Transcribe all the data below exactly, leaving its pictures out.
── Records supplied
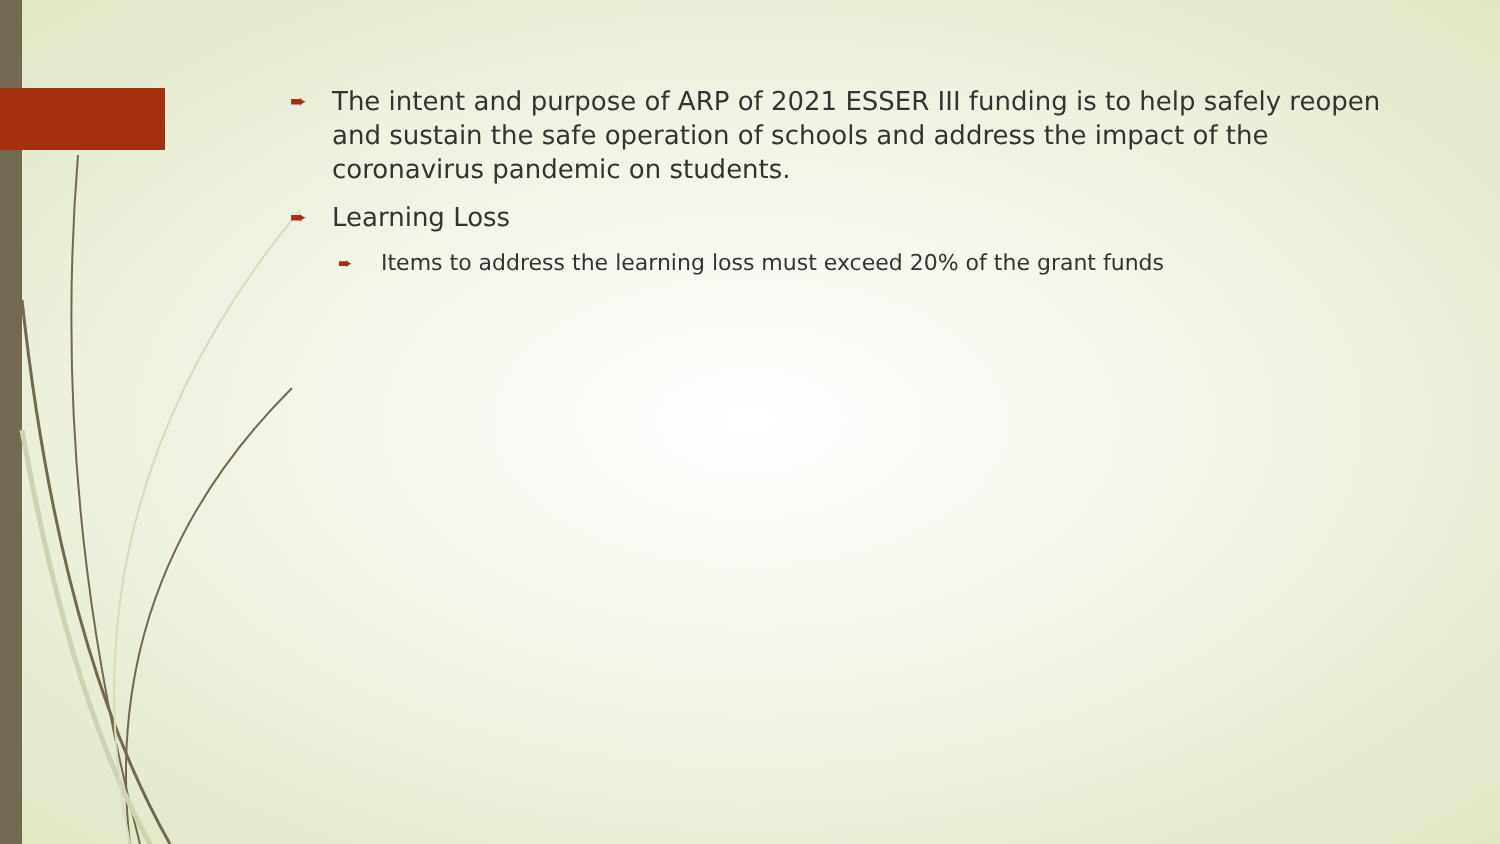➨ The intent and purpose of ARP of 2021 ESSER III funding is to help safely reopen and sustain the safe operation of schools and address the impact of the coronavirus pandemic on students.
➨ Learning Loss
➨ Items to address the learning loss must exceed 20% of the grant funds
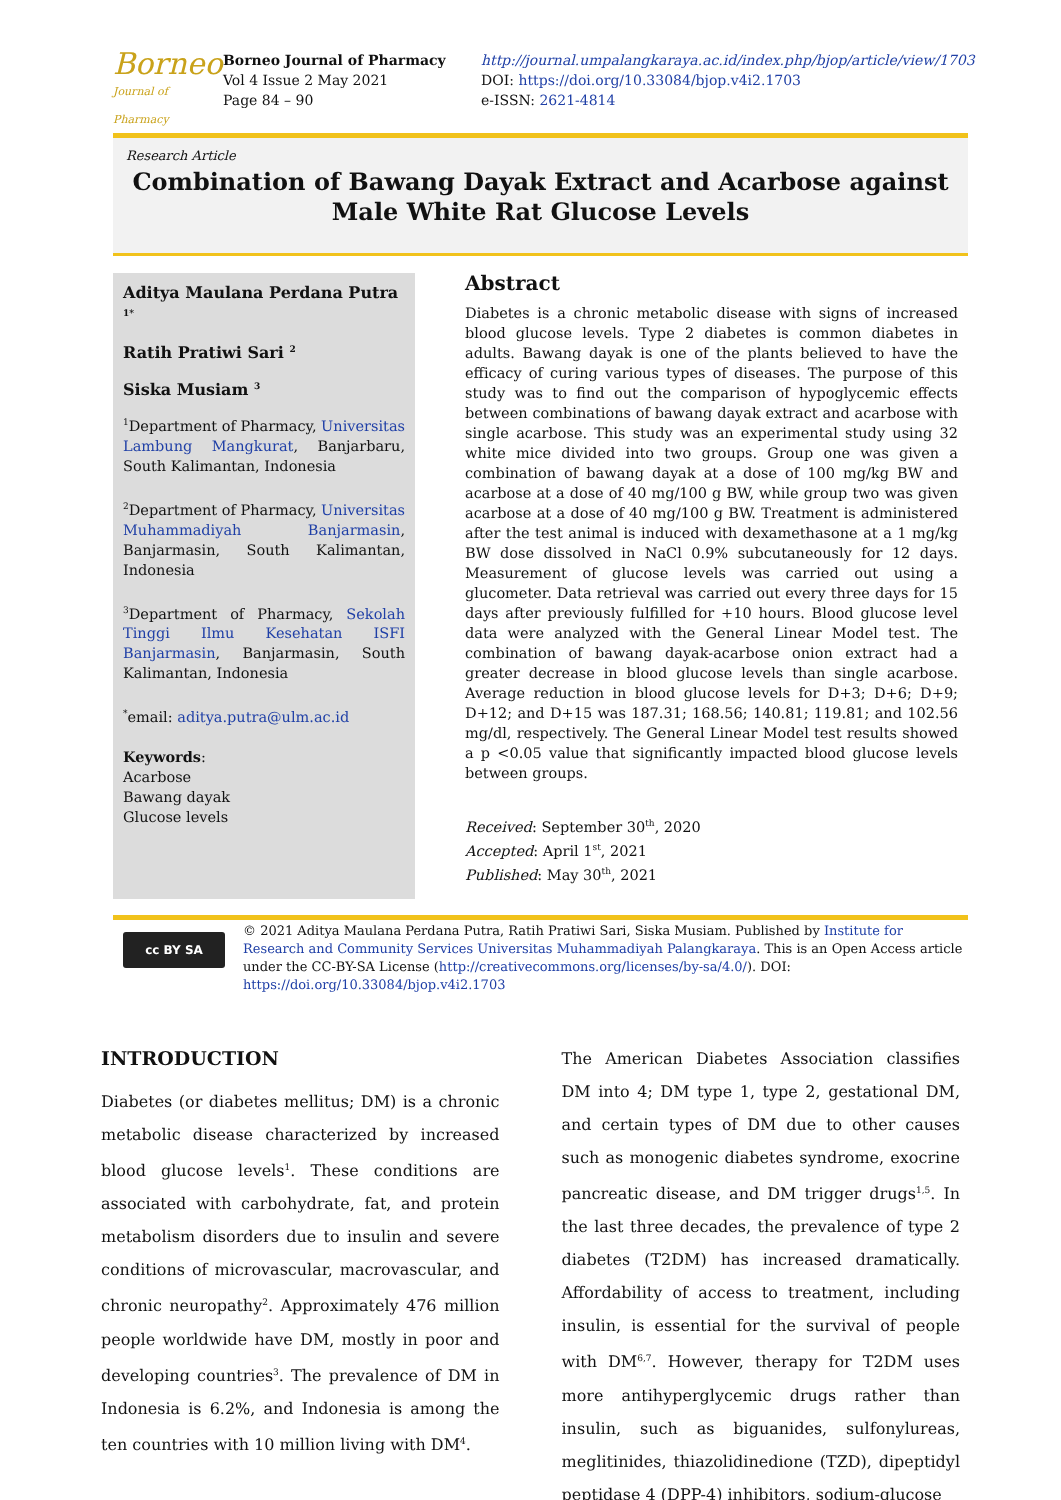Borneo
Journal of Pharmacy
Borneo Journal of Pharmacy
Vol 4 Issue 2 May 2021
Page 84 – 90
http://journal.umpalangkaraya.ac.id/index.php/bjop/article/view/1703
DOI: https://doi.org/10.33084/bjop.v4i2.1703
e-ISSN: 2621-4814
Research Article
Combination of Bawang Dayak Extract and Acarbose against Male White Rat Glucose Levels
Aditya Maulana Perdana Putra <sup>1*</sup>
Ratih Pratiwi Sari <sup>2</sup>
Siska Musiam <sup>3</sup>
<sup>1</sup> Department of Pharmacy, Universitas Lambung Mangkurat, Banjarbaru, South Kalimantan, Indonesia
<sup>2</sup> Department of Pharmacy, Universitas Muhammadiyah Banjarmasin, Banjarmasin, South Kalimantan, Indonesia
<sup>3</sup> Department of Pharmacy, Sekolah Tinggi Ilmu Kesehatan ISFI Banjarmasin, Banjarmasin, South Kalimantan, Indonesia
<sup>*</sup> email: aditya.putra@ulm.ac.id
Keywords:
Acarbose
Bawang dayak
Glucose levels
Abstract
Diabetes is a chronic metabolic disease with signs of increased blood glucose levels. Type 2 diabetes is common diabetes in adults. Bawang dayak is one of the plants believed to have the efficacy of curing various types of diseases. The purpose of this study was to find out the comparison of hypoglycemic effects between combinations of bawang dayak extract and acarbose with single acarbose. This study was an experimental study using 32 white mice divided into two groups. Group one was given a combination of bawang dayak at a dose of 100 mg/kg BW and acarbose at a dose of 40 mg/100 g BW, while group two was given acarbose at a dose of 40 mg/100 g BW. Treatment is administered after the test animal is induced with dexamethasone at a 1 mg/kg BW dose dissolved in NaCl 0.9% subcutaneously for 12 days. Measurement of glucose levels was carried out using a glucometer. Data retrieval was carried out every three days for 15 days after previously fulfilled for +10 hours. Blood glucose level data were analyzed with the General Linear Model test. The combination of bawang dayak-acarbose onion extract had a greater decrease in blood glucose levels than single acarbose. Average reduction in blood glucose levels for D+3; D+6; D+9; D+12; and D+15 was 187.31; 168.56; 140.81; 119.81; and 102.56 mg/dl, respectively. The General Linear Model test results showed a p <0.05 value that significantly impacted blood glucose levels between groups.
Received: September 30<sup>th</sup>, 2020
Accepted: April 1<sup>st</sup>, 2021
Published: May 30<sup>th</sup>, 2021
cc BY SA
© 2021 Aditya Maulana Perdana Putra, Ratih Pratiwi Sari, Siska Musiam. Published by Institute for Research and Community Services Universitas Muhammadiyah Palangkaraya. This is an Open Access article under the CC-BY-SA License (http://creativecommons.org/licenses/by-sa/4.0/). DOI: https://doi.org/10.33084/bjop.v4i2.1703
INTRODUCTION
Diabetes (or diabetes mellitus; DM) is a chronic metabolic disease characterized by increased blood glucose levels<sup>1</sup>. These conditions are associated with carbohydrate, fat, and protein metabolism disorders due to insulin and severe conditions of microvascular, macrovascular, and chronic neuropathy<sup>2</sup>. Approximately 476 million people worldwide have DM, mostly in poor and developing countries<sup>3</sup>. The prevalence of DM in Indonesia is 6.2%, and Indonesia is among the ten countries with 10 million living with DM<sup>4</sup>.
The American Diabetes Association classifies DM into 4; DM type 1, type 2, gestational DM, and certain types of DM due to other causes such as monogenic diabetes syndrome, exocrine pancreatic disease, and DM trigger drugs<sup>1,5</sup>. In the last three decades, the prevalence of type 2 diabetes (T2DM) has increased dramatically. Affordability of access to treatment, including insulin, is essential for the survival of people with DM<sup>6,7</sup>. However, therapy for T2DM uses more antihyperglycemic drugs rather than insulin, such as biguanides, sulfonylureas, meglitinides, thiazolidinedione (TZD), dipeptidyl peptidase 4 (DPP-4) inhibitors, sodium-glucose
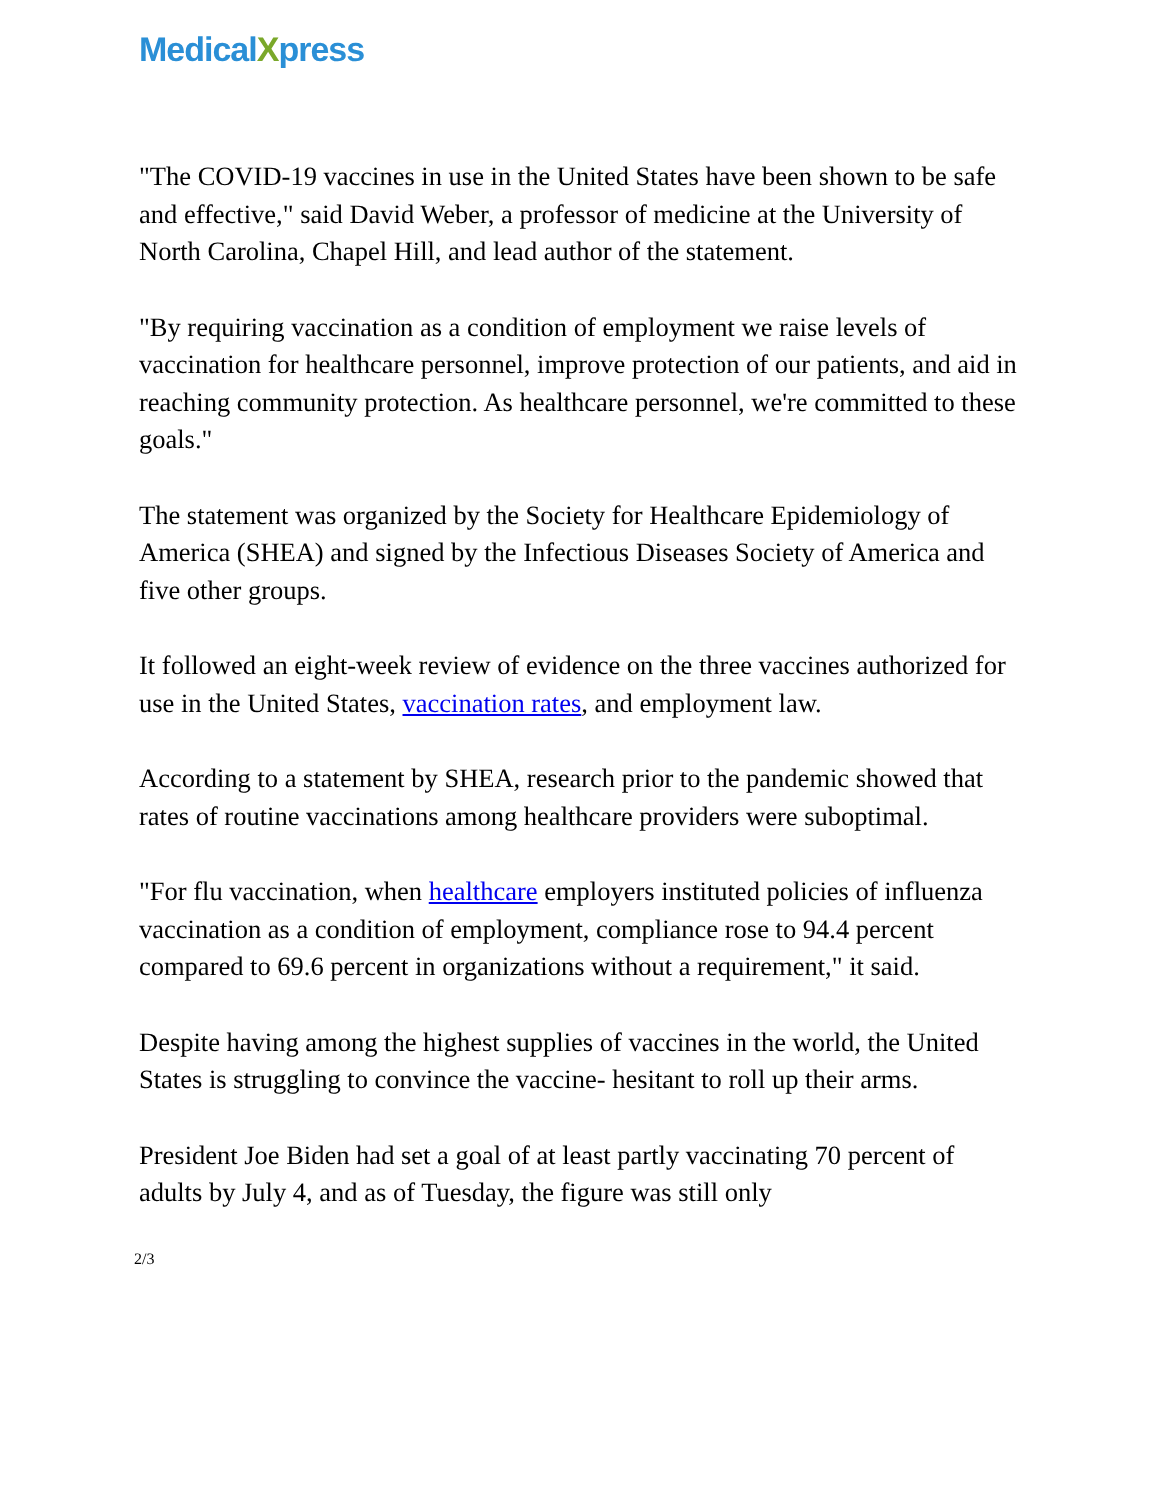MedicalXpress
"The COVID-19 vaccines in use in the United States have been shown to be safe and effective," said David Weber, a professor of medicine at the University of North Carolina, Chapel Hill, and lead author of the statement.
"By requiring vaccination as a condition of employment we raise levels of vaccination for healthcare personnel, improve protection of our patients, and aid in reaching community protection. As healthcare personnel, we're committed to these goals."
The statement was organized by the Society for Healthcare Epidemiology of America (SHEA) and signed by the Infectious Diseases Society of America and five other groups.
It followed an eight-week review of evidence on the three vaccines authorized for use in the United States, vaccination rates, and employment law.
According to a statement by SHEA, research prior to the pandemic showed that rates of routine vaccinations among healthcare providers were suboptimal.
"For flu vaccination, when healthcare employers instituted policies of influenza vaccination as a condition of employment, compliance rose to 94.4 percent compared to 69.6 percent in organizations without a requirement," it said.
Despite having among the highest supplies of vaccines in the world, the United States is struggling to convince the vaccine- hesitant to roll up their arms.
President Joe Biden had set a goal of at least partly vaccinating 70 percent of adults by July 4, and as of Tuesday, the figure was still only
2/3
────
_Result for this exercise_:
➨ The intent and purpose of ARP of 2021 ESSER III funding is to help safely reopen and sustain the safe operation of schools and address the impact of the coronavirus pandemic on students.
➨ Learning Loss
➨ Items to address the learning loss must exceed 20% of the grant funds
Borneo
Journal of Pharmacy
Borneo Journal of Pharmacy
Vol 4 Issue 2 May 2021
Page 84 – 90
http://journal.umpalangkaraya.ac.id/index.php/bjop/article/view/1703
DOI: https://doi.org/10.33084/bjop.v4i2.1703
e-ISSN: 2621-4814
Research Article
Combination of Bawang Dayak Extract and Acarbose against Male White Rat Glucose Levels
Aditya Maulana Perdana Putra <sup>1*</sup>
Ratih Pratiwi Sari <sup>2</sup>
Siska Musiam <sup>3</sup>
<sup>1</sup> Department of Pharmacy, Universitas Lambung Mangkurat, Banjarbaru, South Kalimantan, Indonesia
<sup>2</sup> Department of Pharmacy, Universitas Muhammadiyah Banjarmasin, Banjarmasin, South Kalimantan, Indonesia
<sup>3</sup> Department of Pharmacy, Sekolah Tinggi Ilmu Kesehatan ISFI Banjarmasin, Banjarmasin, South Kalimantan, Indonesia
<sup>*</sup> email: aditya.putra@ulm.ac.id
Keywords:
Acarbose
Bawang dayak
Glucose levels
Abstract
Diabetes is a chronic metabolic disease with signs of increased blood glucose levels. Type 2 diabetes is common diabetes in adults. Bawang dayak is one of the plants believed to have the efficacy of curing various types of diseases. The purpose of this study was to find out the comparison of hypoglycemic effects between combinations of bawang dayak extract and acarbose with single acarbose. This study was an experimental study using 32 white mice divided into two groups. Group one was given a combination of bawang dayak at a dose of 100 mg/kg BW and acarbose at a dose of 40 mg/100 g BW, while group two was given acarbose at a dose of 40 mg/100 g BW. Treatment is administered after the test animal is induced with dexamethasone at a 1 mg/kg BW dose dissolved in NaCl 0.9% subcutaneously for 12 days. Measurement of glucose levels was carried out using a glucometer. Data retrieval was carried out every three days for 15 days after previously fulfilled for +10 hours. Blood glucose level data were analyzed with the General Linear Model test. The combination of bawang dayak-acarbose onion extract had a greater decrease in blood glucose levels than single acarbose. Average reduction in blood glucose levels for D+3; D+6; D+9; D+12; and D+15 was 187.31; 168.56; 140.81; 119.81; and 102.56 mg/dl, respectively. The General Linear Model test results showed a p <0.05 value that significantly impacted blood glucose levels between groups.
Received: September 30<sup>th</sup>, 2020
Accepted: April 1<sup>st</sup>, 2021
Published: May 30<sup>th</sup>, 2021
cc BY SA
© 2021 Aditya Maulana Perdana Putra, Ratih Pratiwi Sari, Siska Musiam. Published by Institute for Research and Community Services Universitas Muhammadiyah Palangkaraya. This is an Open Access article under the CC-BY-SA License (http://creativecommons.org/licenses/by-sa/4.0/). DOI: https://doi.org/10.33084/bjop.v4i2.1703
INTRODUCTION
Diabetes (or diabetes mellitus; DM) is a chronic metabolic disease characterized by increased blood glucose levels<sup>1</sup>. These conditions are associated with carbohydrate, fat, and protein metabolism disorders due to insulin and severe conditions of microvascular, macrovascular, and chronic neuropathy<sup>2</sup>. Approximately 476 million people worldwide have DM, mostly in poor and developing countries<sup>3</sup>. The prevalence of DM in Indonesia is 6.2%, and Indonesia is among the ten countries with 10 million living with DM<sup>4</sup>.
The American Diabetes Association classifies DM into 4; DM type 1, type 2, gestational DM, and certain types of DM due to other causes such as monogenic diabetes syndrome, exocrine pancreatic disease, and DM trigger drugs<sup>1,5</sup>. In the last three decades, the prevalence of type 2 diabetes (T2DM) has increased dramatically. Affordability of access to treatment, including insulin, is essential for the survival of people with DM<sup>6,7</sup>. However, therapy for T2DM uses more antihyperglycemic drugs rather than insulin, such as biguanides, sulfonylureas, meglitinides, thiazolidinedione (TZD), dipeptidyl peptidase 4 (DPP-4) inhibitors, sodium-glucose
MedicalXpress
"The COVID-19 vaccines in use in the United States have been shown to be safe and effective," said David Weber, a professor of medicine at the University of North Carolina, Chapel Hill, and lead author of the statement.
"By requiring vaccination as a condition of employment we raise levels of vaccination for healthcare personnel, improve protection of our patients, and aid in reaching community protection. As healthcare personnel, we're committed to these goals."
The statement was organized by the Society for Healthcare Epidemiology of America (SHEA) and signed by the Infectious Diseases Society of America and five other groups.
It followed an eight-week review of evidence on the three vaccines authorized for use in the United States, vaccination rates, and employment law.
According to a statement by SHEA, research prior to the pandemic showed that rates of routine vaccinations among healthcare providers were suboptimal.
"For flu vaccination, when healthcare employers instituted policies of influenza vaccination as a condition of employment, compliance rose to 94.4 percent compared to 69.6 percent in organizations without a requirement," it said.
Despite having among the highest supplies of vaccines in the world, the United States is struggling to convince the vaccine- hesitant to roll up their arms.
President Joe Biden had set a goal of at least partly vaccinating 70 percent of adults by July 4, and as of Tuesday, the figure was still only
2/3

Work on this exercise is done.